Également biologiste au MFFP, Olivier Morrissette rappelle pour sa part qu’une partie de l’exercice peut se faire à la maison, notamment en inspectant son embarcation. Le transport de végétation sur la coque ou dans la remorque peut être un vecteur de propagation. 

Plusieurs initiatives

La Tribune rapportait la semaine dernière le projet d’étudiants du Cégep de Sherbrooke, qui ont installé des collecteurs au lac Lyster, afin de détecter la présence de moules zébrées dans ce lac de Coaticook. 

Un projet semblable de science citoyenne se déroulera au lac Stukely cet été. 

Celui-ci borde notamment le parc national du Mont-Orford, de même que les municipalités de Bonsecours, Eastman et Orford. Il s’agit de la suite d’un projet-pilote mené d’abord au lac Memphrémagog. «Riche de cette expérience-là, on est en train de peaufiner notre protocole à d’autres lacs.» 

Plusieurs espèces exotiques envahissantes se retrouvent dans les lacs estriens, dont les vivipares chinoise et géorgienne.

Selon une étude du Ministère, plusieurs lacs en Estrie, en Gaspésie et dans le Bas-Saint-Laurent sont très propices pour la reproduction de la moule zébrée. 

«En Estrie, il y a le Massawippi qui était le lac optimal. Les lacs Lyster, Memphrémagog et Brome sont à risques intermédiaires. Ce qu’on voit présentement dans le Memphrémagog, c’est que malgré une physicochimie qui n’est pas tout à fait optimale, la moule zébrée semble avoir trouvé de belles conditions de survie.» 

D’autres espèces préoccupantes

Si on parle beaucoup de moule zébrée, notamment en raison de la lutte de Bleu Massawippi pour éviter la prolifération de cette espèce dans le lac Massawippi, d’autres espèces suscitent l’inquiétude, comme le myriophylle à épis.

Memphrémagog Conservation Inc. (MCI) surveille aussi, de son côté, la présence de deux espèces de vivipares, des escargots qui sont maintenant présents dans le Memphrémagog. 

Il est cependant difficile de dire depuis combien de temps on les retrouve dans le plan d’eau et de s’avancer sur l’abondance et les distributions. C’est ce que l’organisme étudiera cet été, a précisé la directrice générale de l’organisation, Ariane Orjikh. La patrouille de MCI a d’ailleurs commencé sa 50e saison estivale sur le lac Memphrémagog.

Selon Mme Drouin, la vivipare géorgienne est très abondante dans le Memphré et d’autres lacs estriens. 

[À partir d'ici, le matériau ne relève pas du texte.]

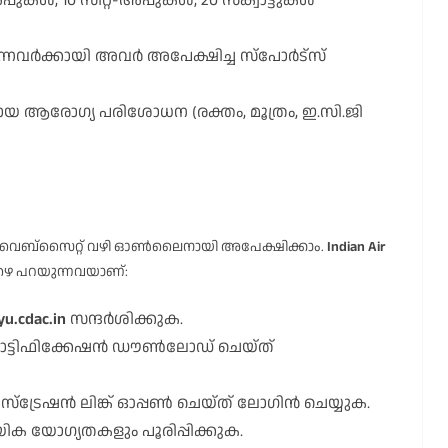
ുകൾ, 10 സിറ്റ്-അപ്പുകൾ, 20 സ്ക്വാട്ടുകൾ
ുന്നവർക്കായി അവർ അപേക്ഷിച്ച സ്പോർട്സ്
യ ആരോഗ്യ പരിശോധന (രക്തം, മൂത്രം, ഇ.സി.ജി
ക വെബ്സൈറ്റ് വഴി ഓൺലൈനായി അപേക്ഷിക്കാം.
Indian Air
െ പറയുന്നവയാണ്:
yu.cdac.in
സന്ദർശിക്കുക.
്ട നോട്ടിഫിക്കേഷൻ ഡൗൺലോഡ് ചെയ്ത്
ിസ്ട്രേഷൻ ലിങ്ക് ഓപ്പൺ ചെയ്ത് ലോഗിൻ ചെയ്യുക.
യിക യോഗ്യതകളും പൂരിപ്പിക്കുക.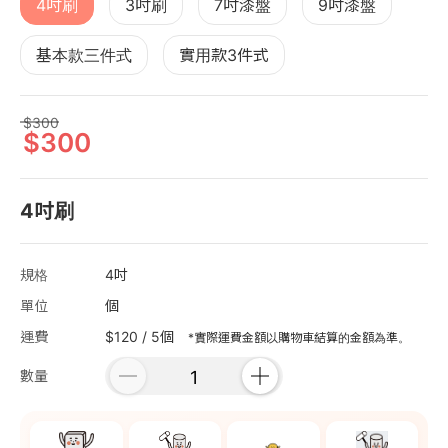
4吋刷
3吋刷
7吋漆盤
9吋漆盤
基本款三件式
實用款3件式
300
300
4吋刷
規格
4吋
單位
個
運費
$120 / 5個
*實際運費金額以購物車結算的金額為準。
數量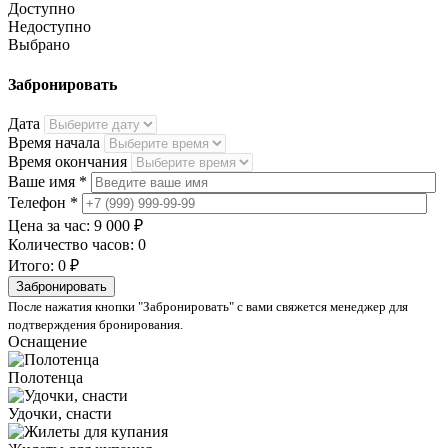
Доступно
Недоступно
Выбрано
Забронировать
Дата
Время начала
Время окончания
Ваше имя *
Телефон *
Цена за час:
9 000 ₽
Количество часов:
0
Итого:
0 ₽
После нажатия кнопки "Забронировать" с вами свяжется менеджер для
подтверждения бронирования.
Оснащение
Полотенца
Удочки, снасти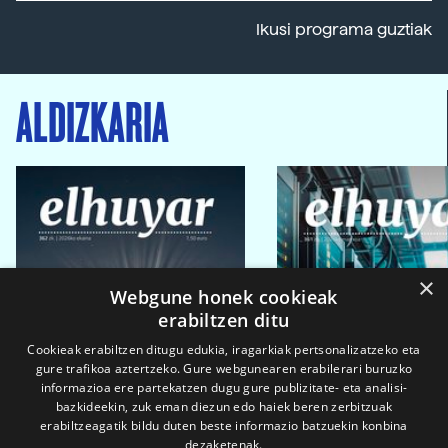
Ikusi programa guztiak
ALDIZKARIA
×
Webgune honek cookieak
erabiltzen ditu
Cookieak erabiltzen ditugu edukia, iragarkiak pertsonalizatzeko eta
gure trafikoa aztertzeko. Gure webgunearen erabilerari buruzko
informazioa ere partekatzen dugu gure publizitate- eta analisi-
bazkideekin, zuk eman diezun edo haiek beren zerbitzuak
erabiltzeagatik bildu duten beste informazio batzuekin konbina
dezaketenak.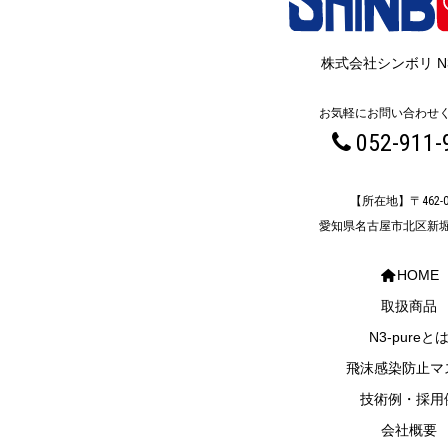
株式会社シンボリ N
お気軽にお問い合わせ
052-911-
【所在地】〒462-0
愛知県名古屋市北区新堀
HOME
取扱商品
N3-pureと
飛沫感染防止マ
技術例・採用
会社概要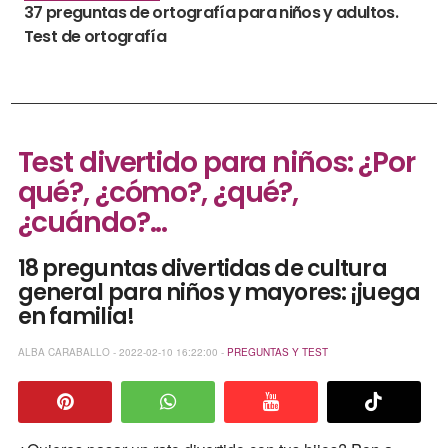
37 preguntas de ortografía para niños y adultos.
Test de ortografía
Test divertido para niños: ¿Por
qué?, ¿cómo?, ¿qué?,
¿cuándo?...
18 preguntas divertidas de cultura
general para niños y mayores: ¡juega
en familia!
ALBA CARABALLO - 2022-02-10 16:22:00 -
PREGUNTAS Y TEST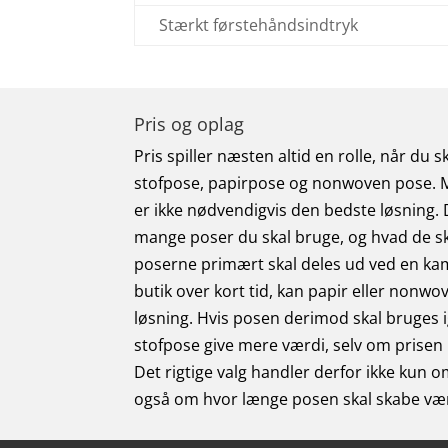
Stærkt førstehåndsindtryk
Pris og oplag
Pris spiller næsten altid en rolle, når du 
stofpose, papirpose og nonwoven pose. M
er ikke nødvendigvis den bedste løsning. 
mange poser du skal bruge, og hvad de ska
poserne primært skal deles ud ved en kam
butik over kort tid, kan papir eller nonw
løsning. Hvis posen derimod skal bruges i
stofpose give mere værdi, selv om prisen p
Det rigtige valg handler derfor ikke kun
også om hvor længe posen skal skabe vær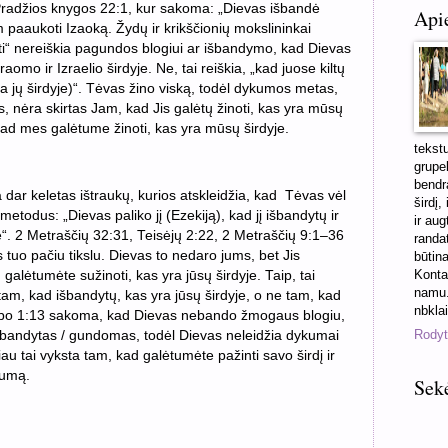
Pradžios knygos 22:1, kur sakoma: „Dievas išbandė
Api
aaukoti Izaoką. Žydų ir krikščionių mokslininkai
yti“ nereiškia pagundos blogiui ar išbandymo, kad Dievas
aomo ir Izraelio širdyje. Ne, tai reiškia, „kad juose kiltų
ra jų širdyje)“. Tėvas žino viską, todėl dykumos metas,
, nėra skirtas Jam, kad Jis galėtų žinoti, kas yra mūsų
 kad mes galėtume žinoti, kas yra mūsų širdyje.
tekst
grupel
bendra
ar keletas ištraukų, kurios atskleidžia, kad Tėvas vėl
širdį,
metodus: „Dievas paliko jį (Ezekiją), kad jį išbandytų ir
ir aug
je“. 2 Metraščių 32:31, Teisėjų 2:22, 2 Metraščių 9:1–36
randa
s tuo pačiu tikslu. Dievas to nedaro jums, bet Jis
būtin
Konta
alėtumėte sužinoti, kas yra jūsų širdyje. Taip, tai
namu.
tam, kad išbandytų, kas yra jūsų širdyje, o ne tam, kad
nbkla
okūbo 1:13 sakoma, kad Dievas nebando žmogaus blogiu,
Rodyti
išbandytas / gundomas, todėl Dievas neleidžia dykumai
au tai vyksta tam, kad galėtumėte pažinti savo širdį ir
lumą.
Sek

Le lac Stukely est de son côté aux prises avec une grande invasion de vivipares chinoises.

La moule quagga, dont l’apparition est aussi surveillée par Bleu Massawippi, n’est présente pour le moment que dans le fleuve et les Grands lacs; à la connaissance du MFFP, elle n’a atteint aucun lac de la province.

«Elle supplante la moule zébrée, elle est encore plus néfaste. Ses conditions de vie sont plus arides...» observe Mme Drouin.